**Exercises to complete**:
A: Answer these from the passage on Nixon's Family Assistance Plan:
(i) How much a year would a family of four receive under the plan?
(ii) According to TIME, how many relief recipients did the nation have?
(iii) About what share of the public supported the plan in some polls of the time?
B: Carry on the passage about Nixon's Family Assistance Plan from its final sentence.

Under Nixon’s Family Assistance Plan, a family of four would receive $1,600 a year, and an extra $300 per additional family member. The allowance would decrease as the family’s income increased, and the subsidy would be capped at $3,920. (Adjusted for inflation, $1,600 in mid-1969 is worth over $11,000 today; the one-time rebate in the coronavirus stimulus package provides for up to $1,200 per individual adult.)

“The President proposed the first fundamental overhaul of the U.S. welfare system since it was created 34 years ago,” TIME reported in its cover story on the news. “Although Nixon pointedly denied it, the notion is very much like a guaranteed income — with one crucial difference. For the able-bodied, willingness to accept ‘suitable’ employment or vocational training would be the quid for the quo of assistance. In essence, Nixon notified the nation that his Administration is prepared to help those of the nation’s 9.7 million relief recipients who try to help themselves.”

Though some polls back then showed about 65% of the public supported the plan, it also drew criticism from politicians on both sides of the aisle. Some liberals and the National Welfare Rights Organization thought the benefits were “stingy” and objected to the work requirements, while conservatives thought it was too costly and “a giveaway,” according to Steensland.

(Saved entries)
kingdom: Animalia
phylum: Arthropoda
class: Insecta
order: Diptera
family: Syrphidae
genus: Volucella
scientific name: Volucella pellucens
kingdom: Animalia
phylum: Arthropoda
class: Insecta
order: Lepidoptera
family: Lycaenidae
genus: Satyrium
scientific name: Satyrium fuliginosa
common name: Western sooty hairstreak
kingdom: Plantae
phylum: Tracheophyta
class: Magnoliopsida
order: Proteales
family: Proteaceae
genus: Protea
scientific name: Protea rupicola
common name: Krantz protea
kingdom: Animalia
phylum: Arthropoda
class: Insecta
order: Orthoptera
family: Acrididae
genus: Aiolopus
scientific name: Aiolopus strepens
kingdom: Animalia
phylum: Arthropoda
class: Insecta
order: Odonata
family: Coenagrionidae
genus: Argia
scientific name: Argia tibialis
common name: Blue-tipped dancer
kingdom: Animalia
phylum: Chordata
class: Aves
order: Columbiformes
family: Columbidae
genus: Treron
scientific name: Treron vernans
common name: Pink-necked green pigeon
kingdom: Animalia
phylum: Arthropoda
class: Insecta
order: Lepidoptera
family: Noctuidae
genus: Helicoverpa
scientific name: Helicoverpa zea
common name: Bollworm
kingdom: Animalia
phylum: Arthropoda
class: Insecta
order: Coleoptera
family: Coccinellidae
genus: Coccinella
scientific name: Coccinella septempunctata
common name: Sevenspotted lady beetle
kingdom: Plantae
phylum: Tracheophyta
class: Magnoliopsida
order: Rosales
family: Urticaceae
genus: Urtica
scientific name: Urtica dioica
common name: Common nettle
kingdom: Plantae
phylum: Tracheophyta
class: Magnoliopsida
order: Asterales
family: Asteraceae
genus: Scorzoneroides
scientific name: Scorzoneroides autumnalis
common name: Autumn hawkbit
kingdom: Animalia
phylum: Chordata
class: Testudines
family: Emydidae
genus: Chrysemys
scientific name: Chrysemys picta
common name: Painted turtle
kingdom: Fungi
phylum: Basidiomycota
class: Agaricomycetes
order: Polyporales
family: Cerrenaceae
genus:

**Activity answers**:
A:
(i) $1,600
(ii) 9.7 million
(iii) About 65%

B:
While the Family Assistance Plan passed the House twice in 1970 and 1971, it hit a block with Senate Finance Committee chair Russell Long and socially conservative Southern Democrats who “were very concerned that if Nixon’s Family Assistance Plan passed, it would shift the power dynamics of the South,” Steensland says.

As a result, the Family Assistance Plan did not make it into the social policy legislation that Nixon finally signed into law in October 1972. (A similar idea was also proposed by Democrat George McGovern in his 1972 run for the White House — a $1,000 “Demogrant” for every American — but McGovern was unsuccessful too.) Two milestone social policies can, however, be traced back to the discussions it sparked: Supplemental Security Income (SSI), a monthly check for elderly and disabled Americans, and the Earned Income Tax Credit, meant to get working recipients closer to a living wage.

In the idea’s failure, Steensland says, is another key takeaway from the history: even at moments of dire financial strain, it has proved difficult to separate economic reasons for giving funds to taxpayers from political questions about who wants to give money to whom.

“[In terms of] what makes these kinds of plans politically palatable to people and politicians, the issue of worthiness is the key one,” argues Steensland. “The economic casualties of the global pandemic are seen as victims of circumstance beyond their control in the same way that the recipients of SSI benefits were seen as victims of circumstance outside their control.” Likewise, he points out, policies framed as “relief” have had better luck than those framed as “welfare,” even when they would deliver the thing in practice. He also thinks that Republican presidents have an easier time pushing through this kind of policy given Democrats are vulnerable to being called “socialist” or accused of supporting “freeloaders.”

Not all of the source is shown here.